Theory

Steam reforming can be described by the irreversible reaction(s)

CnHm + nH2O => nCO + (n + m2 ) H2

combined with the reversible reactions

CH4 + H2O = CO + 3H2

CO + H2O = CO2 + H2

The total of these reactions is strongly endothermic and in the presence of a nickel catalyst, the gas mixture will be close to equilibrium at the exit of the furnace. The molar steam to carbon ratio, temperature and the pressure largely determine the final composition of the gas leaving the reformer.
It is evident that higher temperatures result in less methane and more carbon monoxide in the equilibrated gas. A large surplus of steam favours both low methane and low carbon monoxide, whereas high pressure increases the methane content.



Process Description

The methane feed is expected to be containing certain pollutants and, in this regard, a proper methane stream pretreatment is performed.
The purified methane stream is mixed with water vapor at fixed hydrocarbon-steam ratio, under dedicated control.
The methane-steam mixture is heated to reach the optimum SMR reactor inlet temperature. This temperature will be indirectly controlled by varying the heat-recovery duty of a boiler and consequently the furnace flue gas temperature at the inlet of a Economizer.
Then, the methane-steam stream enters the SMR Reactor where the most of the methane is converted to hydrogen and a carbon monoxide and dioxide (carbon oxides coexist is equilibrium with a certain ratio depending on the temperature: the monoxide is more present at high temperature while the dioxide at low temperature).
The SMR Reactor will be consisting of several tubes containing catalyst fixed beds and externally heated by the flame of special design multi-burners using both off-gas from the methane purification section and part of the methane feed as fuel (the overall reaction is highly endothermic and needs heat input).
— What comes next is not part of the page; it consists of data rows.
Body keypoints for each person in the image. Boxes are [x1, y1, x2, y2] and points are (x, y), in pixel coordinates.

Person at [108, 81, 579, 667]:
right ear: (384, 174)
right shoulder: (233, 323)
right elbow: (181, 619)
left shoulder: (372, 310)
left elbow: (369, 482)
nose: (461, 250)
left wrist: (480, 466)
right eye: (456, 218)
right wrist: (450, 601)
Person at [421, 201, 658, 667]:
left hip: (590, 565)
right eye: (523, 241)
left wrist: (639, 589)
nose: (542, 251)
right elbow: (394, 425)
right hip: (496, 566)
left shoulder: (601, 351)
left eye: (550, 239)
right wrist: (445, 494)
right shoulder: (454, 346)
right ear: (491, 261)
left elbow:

Usage of off-gas as fuel is aimed to minimize the emission of waste products from the Package and optimize the heat balance and consumptions.
The outlet temperature of the reactor guarantees a good compromise between the SMR reactions conversions and the reactor catalyst life. As a consequence of this relative high temperature, the content of carbon monoxide is relatively high. Since this monoxide is quite hard to be separated from the process stream, it must be converted in the dioxide, which is much easily removed. To do that the so called shift reactors are necessary. The content of the carbon monoxide (CO) should be reduced at the inlet of the downstream PTSA purification unit (this is important to reach the required hydrogen purity, under a wide range of possible operating conditions).
The gas stream is feed to the purification Pressure/Temperature Swing Adsorption (PTSA) Package
In this section the hydrogen is purified, by adsorption on triple-bed sieves. However, part of the produced hydrogen is recycled for the regeneration, at low pressure, of the adsorption beds. The so produced off-gas is send to the Equalizer (equalizing is necessary since the composition of the off-gas is changing during the adsorption-regeneration cycles) and then used as fuel in the SMR furnace burners.